A short entry in the memorandum books, as well as letters in the Madison and Jefferson Papers, shows that on April 19, 1809, the newly inaugurated President Madison purchased Freeman’s “remaining term of . . . service.”[9] Several unresolved questions remain for Jefferson scholars. When did the transfer of ownership to Jefferson take place? How was it accomplished? What were the exact terms of the transfer? The answers emerged during the course of a routine search of the National Archives for presidential material. Filed away in Record Group 351—Records of the Government of the District of Columbia—is an unusual bill of sale recorded March 8, 1809. Broken into several sections, the document tells us that William Baker formally sold a slave, John, to Jefferson for $400 on the condition that John be freed at the end of eleven years. The transaction also contained standard language to prevent John from being reenslaved after his term of service. Further, we know from the language of the document that John was a slave and not a servant, because Baker sold Jefferson “the Negro John” rather than John’s labor, and then noted that John would “belong to, and be the property of” Jefferson. In October Jefferson signed the bill of sale.[10]

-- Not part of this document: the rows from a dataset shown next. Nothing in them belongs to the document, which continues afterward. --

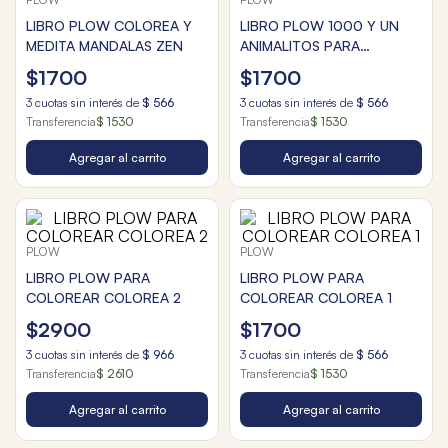
LIBRO PLOW COLOREA Y
LIBRO PLOW 1000 Y UN
MEDITA MANDALAS ZEN
ANIMALITOS PARA
COLOREAR
$
1700
$
1700
3
cuotas sin interés de
$
566
3
cuotas sin interés de
$
566
Transferencia
$ 1530
Transferencia
$ 1530
Agregar al carrito
Agregar al carrito
PLOW
PLOW
LIBRO PLOW PARA
LIBRO PLOW PARA
COLOREAR COLOREA 2
COLOREAR COLOREA 1
$
2900
$
1700
3
cuotas sin interés de
$
966
3
cuotas sin interés de
$
566
Transferencia
$ 2610
Transferencia
$ 1530
Agregar al carrito
Agregar al carrito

Yet a small mystery remains. Why was the transaction recorded five years after it took place? How did the records end up in the archives of the Government of the District of Columbia? And why did Jefferson sell a man who was obviously a trusted house slave. Several possibilities exist. Jefferson’s original copies of the papers may have been lost, and the need to reaffirm Freeman’s eventual emancipation, despite the subsequent sale to Madison, could have required that Jefferson and Baker write out another contract. If this was the case, then all parties displayed a remarkable prescience. On October 22, 1827, a year after Jefferson’s death, Freeman appeared before a county clerk in the District of Columbia to prove his freedom. Shown a copy of the earlier bill of sale that Freeman had apparently retained through the years, the clerk attested to the physical description of the former slave and that the man standing in front of him, now approximately forty-six years old, was the same man who had served as Jefferson’s dining room servant, traveling companion, and sometime moneylender.[11]

            The discovery of this document will probably not lead to any serious revision of our understanding of either Thomas Jefferson or his presidency. However, this comprehensive search of the National Archives holdings will certainly unearth a treasure trove of material that will contribute to a more textured understanding not only of Thomas Jefferson the world close to him, but also of the larger world of the early republic.



[1] James A. Bear, Jr. and Lucia C. Stanton, eds. Jefferson’s Memorandum Books: Accounts With Legal Records and Miscellany, 1767-1826, Volume II, (Princeton: Princeton University Press, 1997), Papers of Thomas Jefferson, Second Series, 1043.

[2] Ibid., 1153

[3] William Baker to John Barnes. 28 June 1804. Massachusetts Historical Society.

[4] Ibid.

[5] Memorandum Books, 1035 n.69.

[6] Ibid., 1043

[7] Ibid., 1074.

[8] Ibid., 1090.

[9] “Enclosure No. 2” TJ to JM, April 19, 1809. Robert A. Rutland, et al., eds.  The Papers of James Madison. Presidential Series, Volume I. (Charlottesville: University Press of Virginia, 1984), 124; Memorandum Books, 1245.

[10] William Baker to Thomas Jefferson, March 8, 1809. RG 351, Records of the Government of the District of Columbia, Deed Books, 1792-1869.

[11] Certificate of Freedom, William Brent, Clerk. October 22 1827. DLC Negro Papers.